_What this task involves_: In the listing below, find the line that contains "INTERNATIONAL JOURNAL OF" and the line that contains "The means, standard". Quote both and every line between them, exactly, and nothing more.

>>>

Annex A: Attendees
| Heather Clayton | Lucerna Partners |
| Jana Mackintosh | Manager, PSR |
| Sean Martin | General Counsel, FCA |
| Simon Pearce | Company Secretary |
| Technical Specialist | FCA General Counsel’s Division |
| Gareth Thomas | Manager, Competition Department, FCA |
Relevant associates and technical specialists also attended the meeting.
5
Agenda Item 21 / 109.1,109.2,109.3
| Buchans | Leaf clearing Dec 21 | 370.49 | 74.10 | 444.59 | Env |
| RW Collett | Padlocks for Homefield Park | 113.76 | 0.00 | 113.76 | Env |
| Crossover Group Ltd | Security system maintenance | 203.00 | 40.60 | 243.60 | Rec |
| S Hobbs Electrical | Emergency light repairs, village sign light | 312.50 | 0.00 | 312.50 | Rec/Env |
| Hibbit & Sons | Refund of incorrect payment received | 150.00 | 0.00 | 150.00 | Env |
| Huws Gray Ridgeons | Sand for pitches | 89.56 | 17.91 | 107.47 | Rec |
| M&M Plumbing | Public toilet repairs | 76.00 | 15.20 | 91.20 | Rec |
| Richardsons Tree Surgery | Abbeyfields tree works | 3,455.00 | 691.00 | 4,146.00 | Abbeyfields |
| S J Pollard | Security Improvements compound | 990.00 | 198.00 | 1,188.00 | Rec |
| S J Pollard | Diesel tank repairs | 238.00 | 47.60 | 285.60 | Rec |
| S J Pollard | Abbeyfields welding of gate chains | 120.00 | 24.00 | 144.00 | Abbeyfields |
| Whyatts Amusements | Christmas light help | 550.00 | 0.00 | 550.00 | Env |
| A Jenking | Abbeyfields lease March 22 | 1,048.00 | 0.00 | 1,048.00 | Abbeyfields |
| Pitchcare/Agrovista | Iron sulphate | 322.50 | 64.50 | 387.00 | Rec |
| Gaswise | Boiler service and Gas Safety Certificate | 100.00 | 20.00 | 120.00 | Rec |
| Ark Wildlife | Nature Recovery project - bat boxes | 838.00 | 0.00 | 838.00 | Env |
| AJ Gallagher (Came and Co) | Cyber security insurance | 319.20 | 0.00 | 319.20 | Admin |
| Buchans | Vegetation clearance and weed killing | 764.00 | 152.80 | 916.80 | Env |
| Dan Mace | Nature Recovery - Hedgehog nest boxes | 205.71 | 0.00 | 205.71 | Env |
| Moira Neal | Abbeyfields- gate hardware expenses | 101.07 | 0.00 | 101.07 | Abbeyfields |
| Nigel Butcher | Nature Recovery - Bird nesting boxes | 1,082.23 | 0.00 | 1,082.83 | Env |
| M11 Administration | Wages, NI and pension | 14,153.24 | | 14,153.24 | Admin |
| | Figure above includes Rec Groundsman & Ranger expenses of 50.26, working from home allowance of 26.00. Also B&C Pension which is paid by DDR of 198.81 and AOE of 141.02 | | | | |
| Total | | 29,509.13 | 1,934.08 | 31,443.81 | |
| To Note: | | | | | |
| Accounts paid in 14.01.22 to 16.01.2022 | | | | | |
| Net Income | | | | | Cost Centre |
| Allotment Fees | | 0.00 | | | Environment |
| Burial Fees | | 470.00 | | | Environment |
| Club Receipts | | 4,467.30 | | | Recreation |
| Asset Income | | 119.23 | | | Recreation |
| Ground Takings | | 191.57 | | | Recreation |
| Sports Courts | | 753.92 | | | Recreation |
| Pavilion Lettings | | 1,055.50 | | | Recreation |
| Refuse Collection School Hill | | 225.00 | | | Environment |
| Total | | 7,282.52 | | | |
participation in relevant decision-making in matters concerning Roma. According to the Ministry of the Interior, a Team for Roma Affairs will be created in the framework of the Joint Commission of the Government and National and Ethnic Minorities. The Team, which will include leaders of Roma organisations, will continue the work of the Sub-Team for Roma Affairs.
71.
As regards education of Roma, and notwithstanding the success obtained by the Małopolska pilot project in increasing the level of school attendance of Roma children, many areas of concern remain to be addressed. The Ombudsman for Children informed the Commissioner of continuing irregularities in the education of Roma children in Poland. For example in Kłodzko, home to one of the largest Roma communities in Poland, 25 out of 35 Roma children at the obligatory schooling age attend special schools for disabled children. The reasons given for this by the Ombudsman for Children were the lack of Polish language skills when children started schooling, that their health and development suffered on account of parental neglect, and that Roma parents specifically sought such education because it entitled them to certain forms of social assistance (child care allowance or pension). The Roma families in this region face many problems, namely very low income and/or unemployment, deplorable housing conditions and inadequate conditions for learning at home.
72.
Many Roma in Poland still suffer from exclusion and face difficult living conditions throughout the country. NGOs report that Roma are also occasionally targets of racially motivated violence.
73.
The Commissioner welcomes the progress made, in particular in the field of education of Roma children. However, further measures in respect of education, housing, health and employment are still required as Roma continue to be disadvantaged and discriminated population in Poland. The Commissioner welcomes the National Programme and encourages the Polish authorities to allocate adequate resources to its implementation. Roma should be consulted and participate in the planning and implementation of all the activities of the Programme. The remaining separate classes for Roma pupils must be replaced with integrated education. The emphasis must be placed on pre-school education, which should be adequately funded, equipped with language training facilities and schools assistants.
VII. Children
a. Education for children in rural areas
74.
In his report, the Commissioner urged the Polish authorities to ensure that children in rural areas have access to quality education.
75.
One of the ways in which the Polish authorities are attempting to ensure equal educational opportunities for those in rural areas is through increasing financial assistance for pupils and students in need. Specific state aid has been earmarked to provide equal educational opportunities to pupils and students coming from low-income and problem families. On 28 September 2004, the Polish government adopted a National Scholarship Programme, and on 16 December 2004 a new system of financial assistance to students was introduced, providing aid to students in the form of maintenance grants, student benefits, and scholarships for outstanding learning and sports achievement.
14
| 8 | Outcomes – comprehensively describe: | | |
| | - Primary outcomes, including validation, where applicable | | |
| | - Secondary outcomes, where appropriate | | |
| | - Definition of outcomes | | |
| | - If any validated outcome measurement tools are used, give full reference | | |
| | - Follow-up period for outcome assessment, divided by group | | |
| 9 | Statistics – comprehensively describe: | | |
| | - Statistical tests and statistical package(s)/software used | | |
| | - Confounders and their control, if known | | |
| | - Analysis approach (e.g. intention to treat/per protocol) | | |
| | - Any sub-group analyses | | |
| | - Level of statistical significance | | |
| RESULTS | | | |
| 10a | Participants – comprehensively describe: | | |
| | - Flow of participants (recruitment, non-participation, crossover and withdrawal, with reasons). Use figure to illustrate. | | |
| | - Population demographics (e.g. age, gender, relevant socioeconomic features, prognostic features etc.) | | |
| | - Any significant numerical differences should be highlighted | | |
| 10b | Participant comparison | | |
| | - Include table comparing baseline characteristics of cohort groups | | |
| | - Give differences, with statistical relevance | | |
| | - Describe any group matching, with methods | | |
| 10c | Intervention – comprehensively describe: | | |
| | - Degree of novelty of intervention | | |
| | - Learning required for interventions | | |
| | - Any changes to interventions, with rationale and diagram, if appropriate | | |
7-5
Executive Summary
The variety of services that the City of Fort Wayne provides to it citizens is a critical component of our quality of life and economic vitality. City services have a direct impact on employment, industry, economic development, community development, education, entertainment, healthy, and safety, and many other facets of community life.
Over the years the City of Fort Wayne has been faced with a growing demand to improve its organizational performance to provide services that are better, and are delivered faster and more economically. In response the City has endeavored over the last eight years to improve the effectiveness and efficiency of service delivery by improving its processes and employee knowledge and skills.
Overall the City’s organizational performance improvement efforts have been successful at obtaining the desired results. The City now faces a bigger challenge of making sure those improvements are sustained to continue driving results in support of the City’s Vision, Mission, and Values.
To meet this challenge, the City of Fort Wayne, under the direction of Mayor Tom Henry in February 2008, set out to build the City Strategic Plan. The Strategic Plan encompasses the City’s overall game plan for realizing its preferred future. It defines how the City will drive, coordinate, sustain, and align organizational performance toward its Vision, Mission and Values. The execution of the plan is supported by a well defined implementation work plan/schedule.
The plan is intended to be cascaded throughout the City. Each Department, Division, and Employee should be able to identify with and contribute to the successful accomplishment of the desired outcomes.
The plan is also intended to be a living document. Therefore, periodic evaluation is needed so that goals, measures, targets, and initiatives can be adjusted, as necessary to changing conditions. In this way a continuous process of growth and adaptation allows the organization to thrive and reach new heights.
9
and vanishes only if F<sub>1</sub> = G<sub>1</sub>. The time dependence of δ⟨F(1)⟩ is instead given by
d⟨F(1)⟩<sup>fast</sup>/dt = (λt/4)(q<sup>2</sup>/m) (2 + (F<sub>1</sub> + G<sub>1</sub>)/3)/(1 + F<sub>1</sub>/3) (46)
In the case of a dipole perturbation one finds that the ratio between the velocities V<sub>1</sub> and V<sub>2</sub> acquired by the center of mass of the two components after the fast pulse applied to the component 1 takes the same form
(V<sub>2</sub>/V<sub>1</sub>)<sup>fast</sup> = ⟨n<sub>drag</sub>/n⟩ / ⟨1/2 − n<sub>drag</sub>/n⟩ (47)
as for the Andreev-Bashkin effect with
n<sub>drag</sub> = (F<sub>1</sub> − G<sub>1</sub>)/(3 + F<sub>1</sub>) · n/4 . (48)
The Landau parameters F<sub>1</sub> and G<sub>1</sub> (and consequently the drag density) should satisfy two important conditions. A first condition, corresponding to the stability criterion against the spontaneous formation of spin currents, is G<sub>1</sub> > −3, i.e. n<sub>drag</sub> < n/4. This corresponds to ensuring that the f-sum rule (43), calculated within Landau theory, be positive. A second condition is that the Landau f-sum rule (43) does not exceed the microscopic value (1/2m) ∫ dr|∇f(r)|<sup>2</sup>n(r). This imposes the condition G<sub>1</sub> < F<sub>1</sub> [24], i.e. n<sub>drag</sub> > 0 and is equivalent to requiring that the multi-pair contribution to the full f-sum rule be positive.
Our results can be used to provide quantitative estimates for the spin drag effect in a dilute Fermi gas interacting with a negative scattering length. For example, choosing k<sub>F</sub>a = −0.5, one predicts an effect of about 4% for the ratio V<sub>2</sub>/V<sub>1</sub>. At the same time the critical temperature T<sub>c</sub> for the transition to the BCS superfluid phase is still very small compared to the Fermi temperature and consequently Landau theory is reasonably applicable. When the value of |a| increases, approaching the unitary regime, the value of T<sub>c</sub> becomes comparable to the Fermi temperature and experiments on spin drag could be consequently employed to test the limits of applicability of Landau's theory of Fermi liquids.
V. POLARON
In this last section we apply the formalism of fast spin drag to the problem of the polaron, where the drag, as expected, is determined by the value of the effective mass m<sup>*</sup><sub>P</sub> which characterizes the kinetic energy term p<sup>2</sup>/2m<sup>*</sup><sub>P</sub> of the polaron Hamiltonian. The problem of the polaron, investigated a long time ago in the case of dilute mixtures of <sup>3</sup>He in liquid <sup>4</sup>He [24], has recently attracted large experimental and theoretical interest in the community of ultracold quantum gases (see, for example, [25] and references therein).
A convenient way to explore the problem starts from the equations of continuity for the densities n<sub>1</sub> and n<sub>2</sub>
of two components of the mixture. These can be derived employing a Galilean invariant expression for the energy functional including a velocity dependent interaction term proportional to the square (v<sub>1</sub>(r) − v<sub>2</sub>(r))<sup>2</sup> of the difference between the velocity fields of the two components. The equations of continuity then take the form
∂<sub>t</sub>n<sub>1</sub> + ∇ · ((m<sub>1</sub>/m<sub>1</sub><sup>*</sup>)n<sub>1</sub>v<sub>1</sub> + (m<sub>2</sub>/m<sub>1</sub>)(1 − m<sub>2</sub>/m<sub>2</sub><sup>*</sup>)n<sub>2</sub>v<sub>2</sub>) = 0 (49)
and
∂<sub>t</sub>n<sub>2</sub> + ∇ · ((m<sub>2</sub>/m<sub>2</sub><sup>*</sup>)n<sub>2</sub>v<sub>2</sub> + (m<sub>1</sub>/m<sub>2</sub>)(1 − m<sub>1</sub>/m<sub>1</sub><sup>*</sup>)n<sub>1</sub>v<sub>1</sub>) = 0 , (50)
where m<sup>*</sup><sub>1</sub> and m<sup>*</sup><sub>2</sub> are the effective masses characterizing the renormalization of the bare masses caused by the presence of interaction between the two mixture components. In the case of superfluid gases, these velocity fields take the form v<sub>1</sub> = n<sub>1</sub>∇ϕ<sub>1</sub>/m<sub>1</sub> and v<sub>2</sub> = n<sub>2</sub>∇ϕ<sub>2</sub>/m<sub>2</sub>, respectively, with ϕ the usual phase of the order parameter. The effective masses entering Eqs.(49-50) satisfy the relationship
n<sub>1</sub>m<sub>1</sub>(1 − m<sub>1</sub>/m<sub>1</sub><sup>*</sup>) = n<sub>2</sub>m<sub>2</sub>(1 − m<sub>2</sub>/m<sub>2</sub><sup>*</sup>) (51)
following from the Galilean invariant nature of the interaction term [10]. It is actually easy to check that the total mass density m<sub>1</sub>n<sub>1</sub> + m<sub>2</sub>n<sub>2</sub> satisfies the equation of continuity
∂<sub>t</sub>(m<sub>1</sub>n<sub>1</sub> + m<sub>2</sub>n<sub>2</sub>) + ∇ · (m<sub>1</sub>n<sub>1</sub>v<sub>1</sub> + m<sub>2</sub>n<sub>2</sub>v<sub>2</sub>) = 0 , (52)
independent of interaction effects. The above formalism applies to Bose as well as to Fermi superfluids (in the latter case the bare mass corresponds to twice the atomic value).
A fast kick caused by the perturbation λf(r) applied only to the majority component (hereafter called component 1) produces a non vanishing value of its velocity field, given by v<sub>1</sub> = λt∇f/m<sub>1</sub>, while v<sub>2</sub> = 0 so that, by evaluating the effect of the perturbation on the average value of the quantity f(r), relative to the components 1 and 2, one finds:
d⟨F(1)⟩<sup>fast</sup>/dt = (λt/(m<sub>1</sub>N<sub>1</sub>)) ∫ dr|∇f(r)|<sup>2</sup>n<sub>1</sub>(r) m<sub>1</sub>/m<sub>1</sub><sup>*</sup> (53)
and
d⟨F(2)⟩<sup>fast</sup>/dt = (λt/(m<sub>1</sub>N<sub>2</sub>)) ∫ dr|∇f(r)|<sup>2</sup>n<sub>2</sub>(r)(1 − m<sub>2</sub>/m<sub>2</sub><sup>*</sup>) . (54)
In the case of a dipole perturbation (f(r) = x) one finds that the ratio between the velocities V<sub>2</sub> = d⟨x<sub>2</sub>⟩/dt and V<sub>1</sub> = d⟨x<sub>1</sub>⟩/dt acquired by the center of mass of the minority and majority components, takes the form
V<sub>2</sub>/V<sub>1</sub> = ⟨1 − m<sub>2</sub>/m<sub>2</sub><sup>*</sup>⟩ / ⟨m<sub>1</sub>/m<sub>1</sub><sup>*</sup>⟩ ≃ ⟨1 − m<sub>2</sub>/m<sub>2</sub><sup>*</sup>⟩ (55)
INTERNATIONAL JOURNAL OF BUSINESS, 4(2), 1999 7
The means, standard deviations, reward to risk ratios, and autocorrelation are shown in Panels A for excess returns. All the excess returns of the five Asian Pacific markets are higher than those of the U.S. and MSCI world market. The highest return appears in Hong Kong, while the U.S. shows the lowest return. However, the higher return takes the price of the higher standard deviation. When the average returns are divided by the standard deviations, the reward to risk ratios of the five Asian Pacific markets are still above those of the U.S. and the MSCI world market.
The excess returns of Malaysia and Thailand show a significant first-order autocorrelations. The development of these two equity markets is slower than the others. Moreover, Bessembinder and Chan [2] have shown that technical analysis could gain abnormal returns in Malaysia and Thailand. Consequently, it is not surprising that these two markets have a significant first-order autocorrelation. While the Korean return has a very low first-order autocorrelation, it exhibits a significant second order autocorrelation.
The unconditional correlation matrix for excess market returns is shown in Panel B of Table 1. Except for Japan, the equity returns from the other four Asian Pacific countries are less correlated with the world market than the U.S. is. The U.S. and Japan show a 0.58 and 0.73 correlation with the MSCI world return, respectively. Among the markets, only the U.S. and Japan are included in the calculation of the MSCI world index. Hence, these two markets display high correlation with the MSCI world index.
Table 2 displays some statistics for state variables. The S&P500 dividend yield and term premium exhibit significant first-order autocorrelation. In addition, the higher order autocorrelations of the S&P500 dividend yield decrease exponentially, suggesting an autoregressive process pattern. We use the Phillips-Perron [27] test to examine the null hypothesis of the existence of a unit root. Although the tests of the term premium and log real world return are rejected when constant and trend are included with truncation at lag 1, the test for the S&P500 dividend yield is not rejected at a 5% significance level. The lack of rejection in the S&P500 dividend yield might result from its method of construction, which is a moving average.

<<<

_Written solution_:
INTERNATIONAL JOURNAL OF BUSINESS, 4(2), 1999 7
The means, standard deviations, reward to risk ratios, and autocorrelation are shown in Panels A for excess returns. All the excess returns of the five Asian Pacific markets are higher than those of the U.S. and MSCI world market. The highest return appears in Hong Kong, while the U.S. shows the lowest return. However, the higher return takes the price of the higher standard deviation. When the average returns are divided by the standard deviations, the reward to risk ratios of the five Asian Pacific markets are still above those of the U.S. and the MSCI world market.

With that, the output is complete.